● WHAT YOU NEED TO DO: Lines below starting with the line with "to get involved." and going on through the line with "the social impact fair." must be output exactly; the rest of the records must be left out.

● THE INPUT:
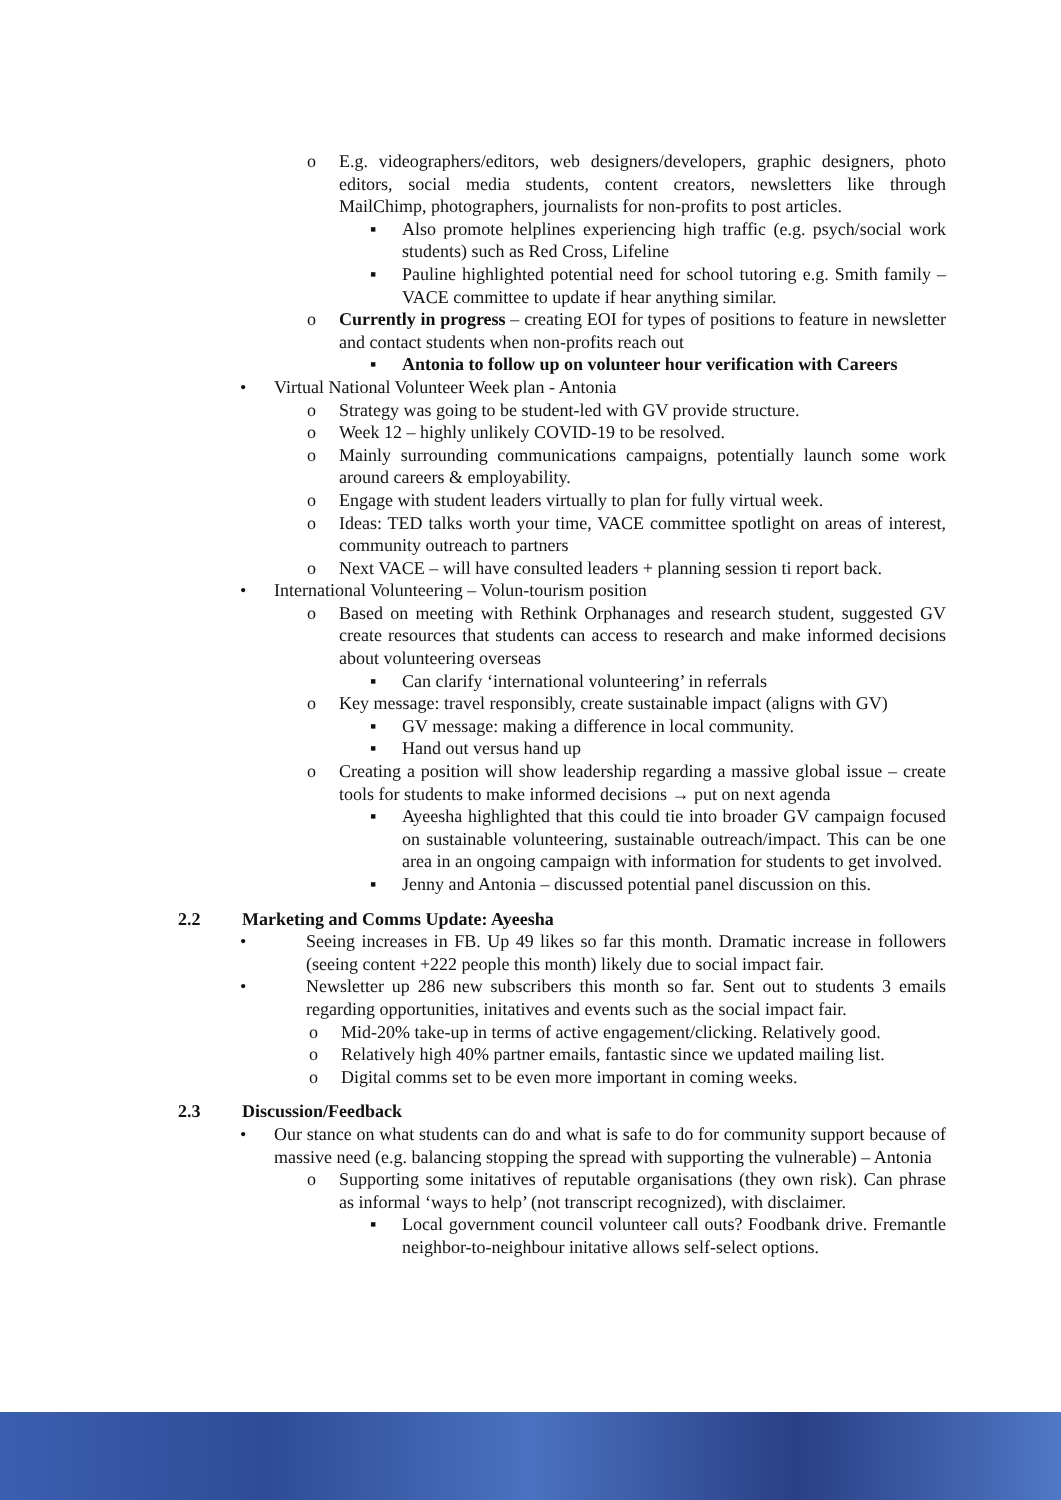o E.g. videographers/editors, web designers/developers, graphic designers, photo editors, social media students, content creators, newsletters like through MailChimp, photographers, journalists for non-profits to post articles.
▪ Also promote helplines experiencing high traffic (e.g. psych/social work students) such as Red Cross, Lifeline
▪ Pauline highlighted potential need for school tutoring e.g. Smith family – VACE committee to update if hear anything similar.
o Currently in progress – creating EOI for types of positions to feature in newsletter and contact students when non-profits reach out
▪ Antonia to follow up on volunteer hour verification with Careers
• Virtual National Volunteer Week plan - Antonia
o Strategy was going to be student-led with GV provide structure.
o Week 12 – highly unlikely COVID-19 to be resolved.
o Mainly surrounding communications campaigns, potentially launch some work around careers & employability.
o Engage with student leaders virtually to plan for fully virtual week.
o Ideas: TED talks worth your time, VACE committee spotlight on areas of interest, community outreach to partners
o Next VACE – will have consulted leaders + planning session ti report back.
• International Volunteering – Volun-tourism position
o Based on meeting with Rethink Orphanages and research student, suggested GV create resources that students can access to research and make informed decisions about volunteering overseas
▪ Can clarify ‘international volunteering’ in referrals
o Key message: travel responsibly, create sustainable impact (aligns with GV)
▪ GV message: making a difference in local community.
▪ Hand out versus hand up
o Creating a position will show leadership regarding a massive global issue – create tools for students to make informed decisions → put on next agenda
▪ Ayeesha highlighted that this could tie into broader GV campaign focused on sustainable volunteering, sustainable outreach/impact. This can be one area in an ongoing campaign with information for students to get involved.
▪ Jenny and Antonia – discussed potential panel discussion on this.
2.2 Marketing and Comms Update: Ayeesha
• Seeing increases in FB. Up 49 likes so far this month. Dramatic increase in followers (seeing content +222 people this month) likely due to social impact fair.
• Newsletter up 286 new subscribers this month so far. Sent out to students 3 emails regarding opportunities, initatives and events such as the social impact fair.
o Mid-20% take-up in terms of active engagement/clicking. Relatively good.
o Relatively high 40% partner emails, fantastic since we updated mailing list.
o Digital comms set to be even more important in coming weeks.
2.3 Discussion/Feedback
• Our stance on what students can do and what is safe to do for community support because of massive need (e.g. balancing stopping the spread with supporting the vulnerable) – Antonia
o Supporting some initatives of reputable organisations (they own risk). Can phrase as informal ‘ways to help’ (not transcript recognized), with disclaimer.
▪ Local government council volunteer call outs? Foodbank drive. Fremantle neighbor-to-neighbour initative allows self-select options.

● THE ANSWER:
▪ Ayeesha highlighted that this could tie into broader GV campaign focused on sustainable volunteering, sustainable outreach/impact. This can be one area in an ongoing campaign with information for students to get involved.
▪ Jenny and Antonia – discussed potential panel discussion on this.
2.2 Marketing and Comms Update: Ayeesha
• Seeing increases in FB. Up 49 likes so far this month. Dramatic increase in followers (seeing content +222 people this month) likely due to social impact fair.
• Newsletter up 286 new subscribers this month so far. Sent out to students 3 emails regarding opportunities, initatives and events such as the social impact fair.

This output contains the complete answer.